## WORK TO BE COMPLETED
Will you swap "left heart ventricle" for "left cardiac ventricle" in the stretch of lines from the start of the lines through the one containing "95L197 81L192 77L183", keeping everything else unchanged and leaving the pictures out of your answer?
# # # # # # #
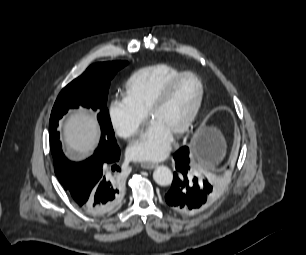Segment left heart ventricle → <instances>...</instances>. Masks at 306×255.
<instances>
[{
	"label": "left heart ventricle",
	"instance_id": "b2bd125f",
	"mask_svg": "<svg viewBox=\"0 0 306 255\" xmlns=\"http://www.w3.org/2000/svg\"><path fill=\"white\" fill-rule=\"evenodd\" d=\"M198 95L197 81L192 77L183 79L150 120L160 124L174 135L189 116Z\"/></svg>",
	"mask_w": 306,
	"mask_h": 255
}]
</instances>
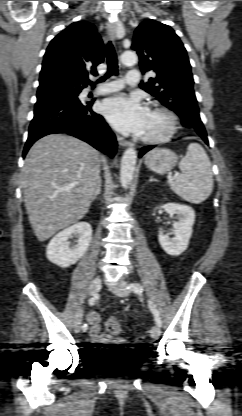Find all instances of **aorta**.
<instances>
[{"label": "aorta", "instance_id": "1", "mask_svg": "<svg viewBox=\"0 0 242 416\" xmlns=\"http://www.w3.org/2000/svg\"><path fill=\"white\" fill-rule=\"evenodd\" d=\"M137 55L133 51H125L121 55V62L125 65H132L136 63ZM137 152L130 147L125 150L120 166V182L124 189H127L133 180L135 166H136Z\"/></svg>", "mask_w": 242, "mask_h": 416}]
</instances>
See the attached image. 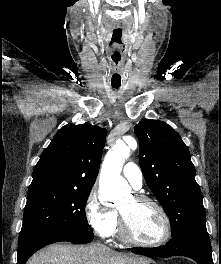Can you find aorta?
<instances>
[{
    "instance_id": "obj_1",
    "label": "aorta",
    "mask_w": 221,
    "mask_h": 264,
    "mask_svg": "<svg viewBox=\"0 0 221 264\" xmlns=\"http://www.w3.org/2000/svg\"><path fill=\"white\" fill-rule=\"evenodd\" d=\"M130 147L134 149L137 147V142L133 138L130 139V146L120 141L105 156L99 179L101 201L119 203L129 190L127 181L121 176V170L125 160L130 156Z\"/></svg>"
}]
</instances>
# # # # # # #
## RESULT FOR THIS EXERCISE
Segment left cardiac ventricle → <instances>...</instances>. Masks at 306×255.
<instances>
[{
	"label": "left cardiac ventricle",
	"instance_id": "b2bd125f",
	"mask_svg": "<svg viewBox=\"0 0 306 255\" xmlns=\"http://www.w3.org/2000/svg\"><path fill=\"white\" fill-rule=\"evenodd\" d=\"M198 95L197 81L192 77L183 79L150 120L160 124L174 135L189 116Z\"/></svg>",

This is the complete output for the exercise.